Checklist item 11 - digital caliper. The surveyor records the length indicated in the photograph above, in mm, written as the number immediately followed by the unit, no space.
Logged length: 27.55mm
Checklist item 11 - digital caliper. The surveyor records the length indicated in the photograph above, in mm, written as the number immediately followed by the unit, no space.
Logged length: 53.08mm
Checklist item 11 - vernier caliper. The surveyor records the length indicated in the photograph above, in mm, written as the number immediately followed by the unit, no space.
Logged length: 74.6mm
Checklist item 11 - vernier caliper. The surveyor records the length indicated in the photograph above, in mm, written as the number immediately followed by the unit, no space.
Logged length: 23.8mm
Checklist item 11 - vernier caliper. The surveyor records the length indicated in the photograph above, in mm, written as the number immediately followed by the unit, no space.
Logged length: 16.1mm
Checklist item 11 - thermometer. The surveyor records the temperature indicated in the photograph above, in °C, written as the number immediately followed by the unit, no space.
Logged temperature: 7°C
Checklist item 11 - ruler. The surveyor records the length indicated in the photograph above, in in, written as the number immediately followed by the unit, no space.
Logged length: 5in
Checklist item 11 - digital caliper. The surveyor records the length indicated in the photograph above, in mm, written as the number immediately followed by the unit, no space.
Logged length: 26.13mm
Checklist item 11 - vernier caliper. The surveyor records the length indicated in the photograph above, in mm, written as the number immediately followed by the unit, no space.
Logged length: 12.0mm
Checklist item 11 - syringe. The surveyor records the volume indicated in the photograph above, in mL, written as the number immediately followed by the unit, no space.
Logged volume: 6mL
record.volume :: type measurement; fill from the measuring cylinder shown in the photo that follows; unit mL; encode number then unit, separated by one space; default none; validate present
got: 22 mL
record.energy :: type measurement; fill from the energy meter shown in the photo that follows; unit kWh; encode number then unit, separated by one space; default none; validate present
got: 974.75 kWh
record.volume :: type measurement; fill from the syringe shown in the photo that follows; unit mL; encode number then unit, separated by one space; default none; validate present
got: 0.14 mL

Work request
Can you arrange every item above as a Markdown table, with a "No." column for the row number and an "Entry" column for the line, and leave out blank lines?

Problem solution
| No. | Entry |
|---|---|
| 1 | Checklist item 11 - digital caliper. The surveyor records the length indicated in the photograph above, in mm, written as the number immediately followed by the unit, no space. |
| 2 | Logged length: 27.55mm |
| 3 | Checklist item 11 - digital caliper. The surveyor records the length indicated in the photograph above, in mm, written as the number immediately followed by the unit, no space. |
| 4 | Logged length: 53.08mm |
| 5 | Checklist item 11 - vernier caliper. The surveyor records the length indicated in the photograph above, in mm, written as the number immediately followed by the unit, no space. |
| 6 | Logged length: 74.6mm |
| 7 | Checklist item 11 - vernier caliper. The surveyor records the length indicated in the photograph above, in mm, written as the number immediately followed by the unit, no space. |
| 8 | Logged length: 23.8mm |
| 9 | Checklist item 11 - vernier caliper. The surveyor records the length indicated in the photograph above, in mm, written as the number immediately followed by the unit, no space. |
| 10 | Logged length: 16.1mm |
| 11 | Checklist item 11 - thermometer. The surveyor records the temperature indicated in the photograph above, in °C, written as the number immediately followed by the unit, no space. |
| 12 | Logged temperature: 7°C |
| 13 | Checklist item 11 - ruler. The surveyor records the length indicated in the photograph above, in in, written as the number immediately followed by the unit, no space. |
| 14 | Logged length: 5in |
| 15 | Checklist item 11 - digital caliper. The surveyor records the length indicated in the photograph above, in mm, written as the number immediately followed by the unit, no space. |
| 16 | Logged length: 26.13mm |
| 17 | Checklist item 11 - vernier caliper. The surveyor records the length indicated in the photograph above, in mm, written as the number immediately followed by the unit, no space. |
| 18 | Logged length: 12.0mm |
| 19 | Checklist item 11 - syringe. The surveyor records the volume indicated in the photograph above, in mL, written as the number immediately followed by the unit, no space. |
| 20 | Logged volume: 6mL |
| 21 | record.volume :: type measurement; fill from the measuring cylinder shown in the photo that follows; unit mL; encode number then unit, separated by one space; default none; validate present |
| 22 | got: 22 mL |
| 23 | record.energy :: type measurement; fill from the energy meter shown in the photo that follows; unit kWh; encode number then unit, separated by one space; default none; validate present |
| 24 | got: 974.75 kWh |
| 25 | record.volume :: type measurement; fill from the syringe shown in the photo that follows; unit mL; encode number then unit, separated by one space; default none; validate present |
| 26 | got: 0.14 mL |